The four-bay nave has a windowless first bay, with lancet windows in the remaining bays, separated by stepped buttresses. A moulded sill course and a moulded course, linking the hoodmoulds, run between the buttresses. The chancel has no windows on its sides; its east end features diagonal buttresses, a sill course, and a stepped triplet window with linked hoodmoulds continuing into a stepped string course, topped by a quatrefoil. The west front, dating from 1849-50 and built of a different stone, includes two lancets flanking a large central buttress that supports a tall, slim octagonal spire of intricate design. The buttress is an example of High Victorian architecture, exhibiting solid geometric shapes that subtly merge to create the spirelet. The upper part of the spire has a squat bell stage with eight small cusped bell-lights, leading to a steep octagonal stone spire with four tiny lucarnes. A memorial sun-dial to John Morgan, dated 1858, is situated on a southeast buttress on the south side. The south porch has a pointed, flat-chamfered arch with compound piers, a moulded course below the gable, and gable coping with a cross finial. It has a cusped rafter roof and trefoiled lights in its side walls. The south door is a pointed arch with roll and fillet mouldings, and Early English responds.
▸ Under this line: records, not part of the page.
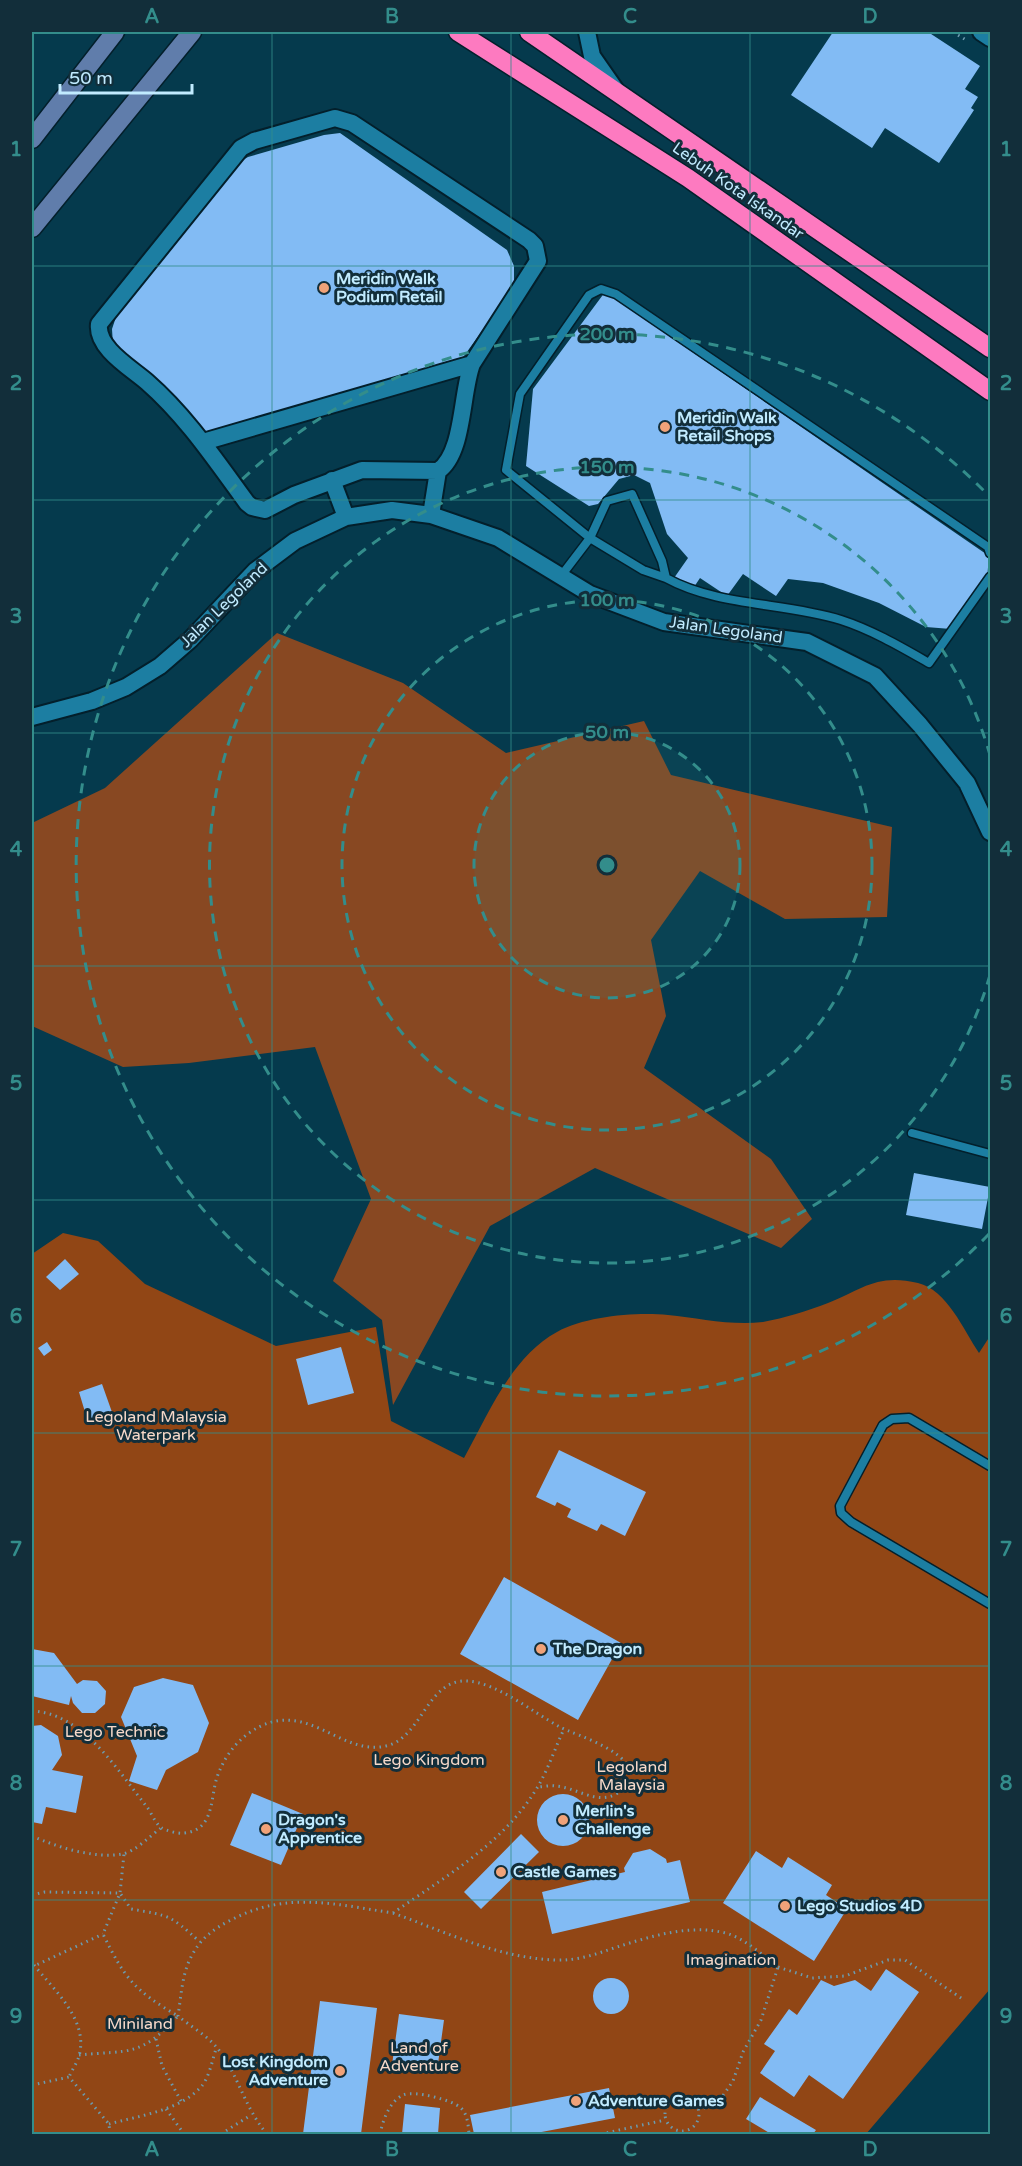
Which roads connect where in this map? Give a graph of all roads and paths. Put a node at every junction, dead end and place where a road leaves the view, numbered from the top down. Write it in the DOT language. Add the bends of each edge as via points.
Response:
graph roads {
  1 [pos="115,32"];
  2 [pos="192,32"];
  3 [pos="458,32"];
  4 [pos="529,32"];
  5 [pos="587,32"];
  6 [pos="981,32"];
  7 [pos="990,38"];
  8 [pos="615,89"];
  9 [pos="32,138"];
  10 [pos="32,228"];
  11 [pos="990,348"];
  12 [pos="472,364"];
  13 [pos="990,391"];
  14 [pos="202,442"];
  15 [pos="438,471"];
  16 [pos="332,480"];
  17 [pos="431,515"];
  18 [pos="346,517"];
  19 [pos="590,538"];
  20 [pos="990,553"];
  21 [pos="561,576"];
  22 [pos="990,577"];
  23 [pos="666,578"];
  24 [pos="32,717"];
  25 [pos="990,832"];
  26 [pos="912,1133"];
  27 [pos="990,1154"];
  28 [pos="990,1466"];
  29 [pos="989,1600"];
  30 [pos="32,1712"];
  31 [pos="564,1729"];
  32 [pos="537,1787"];
  33 [pos="161,1828"];
  34 [pos="32,1836"];
  35 [pos="124,1854"];
  36 [pos="120,1893"];
  37 [pos="32,1894"];
  38 [pos="393,1913"];
  39 [pos="103,1934"];
  40 [pos="200,1942"];
  41 [pos="33,1966"];
  42 [pos="778,1967"];
  43 [pos="964,2000"];
  44 [pos="178,2016"];
  45 [pos="156,2039"];
  46 [pos="217,2048"];
  47 [pos="80,2055"];
  48 [pos="69,2077"];
  49 [pos="32,2085"];
  50 [pos="181,2101"];
  51 [pos="166,2109"];
  52 [pos="700,2110"];
  53 [pos="251,2115"];
  54 [pos="665,2120"];
  55 [pos="109,2124"];
  56 [pos="110,2134"];
  57 [pos="184,2134"];
  58 [pos="220,2134"];
  59 [pos="267,2134"];
  60 [pos="380,2134"];
  61 [pos="469,2134"];
  62 [pos="601,2134"];
  1 -- 9 [label="main road"];
  2 -- 10 [label="main road"];
  3 -- 13 [label="highway, Lebuh Kota Iskandar" via="687,178"];
  4 -- 8 [label="highway, Lebuh Kota Iskandar"];
  5 -- 8 [label="street" via="592,56"];
  6 -- 7 [label="street"];
  8 -- 11 [label="highway, Lebuh Kota Iskandar"];
  12 -- 14 [label="street"];
  12 -- 14 [label="street" via="535,269 535,246 352,123 335,118 316,123 241,148 99,324 98,332 105,345 170,402"];
  12 -- 15 [label="street" via="454,450 451,459"];
  14 -- 16 [label="street" via="247,503 258,510 271,508"];
  15 -- 16 [label="street" via="363,470"];
  15 -- 17 [label="street"];
  16 -- 18 [label="street"];
  17 -- 18 [label="street, Jalan Legoland" via="392,510"];
  17 -- 21 [label="street, Jalan Legoland" via="498,538"];
  18 -- 24 [label="street, Jalan Legoland" via="295,541 255,571 190,640 159,666 126,687 92,701"];
  19 -- 20 [label="lane" via="510,476 506,460 520,394 589,296 601,289 616,294 987,547"];
  19 -- 21 [label="lane"];
  19 -- 23 [label="lane" via="643,570"];
  19 -- 23 [label="lane" via="607,501 632,494"];
  21 -- 25 [label="street, Jalan Legoland" via="590,594 664,622 807,642 875,676 967,783"];
  22 -- 23 [label="lane" via="929,663 841,620 695,593"];
  26 -- 27 [label="lane"];
  28 -- 29 [label="lane" via="909,1418 892,1419 883,1425 840,1506 851,1522"];
  30 -- 33 [label="path" via="80,1730 109,1759"];
  31 -- 32 [label="path"];
  31 -- 32 [label="path" via="616,1752 629,1768 630,1777 618,1793 609,1797 584,1795 557,1786"];
  31 -- 33 [label="path" via="481,1682 464,1681 438,1693 403,1737 388,1746 368,1748 309,1723 264,1725 230,1751 218,1774 201,1828 183,1834"];
  32 -- 38 [label="path" via="511,1824 468,1863"];
  33 -- 35 [label="path"];
  34 -- 35 [label="path" via="46,1843 94,1853"];
  35 -- 36 [label="path"];
  36 -- 37 [label="path"];
  36 -- 39 [label="path"];
  36 -- 40 [label="path" via="131,1909 173,1918"];
  38 -- 40 [label="path" via="297,1900 270,1904 216,1928"];
  38 -- 42 [label="path" via="481,1946 517,1956 554,1960 579,1960 672,1931 709,1931 730,1935"];
  39 -- 41 [label="path"];
  39 -- 44 [label="path" via="123,1974 155,2003"];
  40 -- 44 [label="path" via="189,1960"];
  41 -- 47 [label="path" via="75,2016"];
  42 -- 43 [label="path" via="812,1978 845,1976 888,1960 905,1960"];
  42 -- 52 [label="path" via="761,2020 743,2052 733,2081 720,2100"];
  44 -- 45 [label="path"];
  44 -- 46 [label="path"];
  45 -- 47 [label="path" via="121,2054"];
  45 -- 50 [label="path" via="162,2066"];
  46 -- 50 [label="path" via="202,2087"];
  46 -- 53 [label="path"];
  47 -- 48 [label="path"];
  48 -- 49 [label="path"];
  48 -- 55 [label="path"];
  50 -- 51 [label="path"];
  51 -- 55 [label="path"];
  51 -- 57 [label="path"];
  52 -- 54 [label="path" via="700,2120 686,2132 673,2129"];
  52 -- 54 [label="path" via="688,2097 676,2098 665,2108"];
  53 -- 58 [label="path"];
  53 -- 59 [label="path"];
  54 -- 62 [label="path"];
  55 -- 56 [label="path"];
  60 -- 61 [label="path" via="393,2103 405,2094 419,2094 455,2104 467,2119"];
}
Inside, the church has plastered walls and a relatively austere feel. The nave has a surprisingly low-pitched roof of a late 15th-century type, featuring three tie-beam trusses with wall-posts and arched braces supported on corbels. A west bell tower protrudes into the nave, with corbelled upper parts and a flat-headed opening at ground level. The chancel is more ornate, displaying fine ashlar Early English detail modeled on Salisbury Cathedral: it contains an ashlar altar with cusped panels, a full-width panelled reredos, a blind arcade of seven bays with pointed arches, column shafts, and moulded capitals. A roll-moulded sill course sits over the reredos, beneath the stepped triple lancet east window, which is also shafted with moulded arches. The chancel roof is steeply pitched with oak mock hammerbeam trusses and pendants.

The church contains oak pews with curved bench ends. The west windows have stained glass by C. Evans & Co, dated 1888. Five nave windows are by Celtic Studios, dating from the 1950s and later, with a sixth window dating from 1938 by C.C. Powell. There is an oak hexagonal pulpit from 1839-40 with plain panelling and stick baluster stairs, and an oak eagle lectern. Four exceptional, ornate Gothic Revival metal chandeliers, each with twelve branches and a crocketted octagonal ogee-topped centre shaft, are also present. A low screen from 1839-40 consists of short lengths of oak rail each side with cusped balustrading. The richly coloured east window glass is from the 1850s, likely by Wailes. The altar rail is of plain oak. Chancel wall tablets commemorate M.D., G.G., and I. Williams of Cwmcynfelin.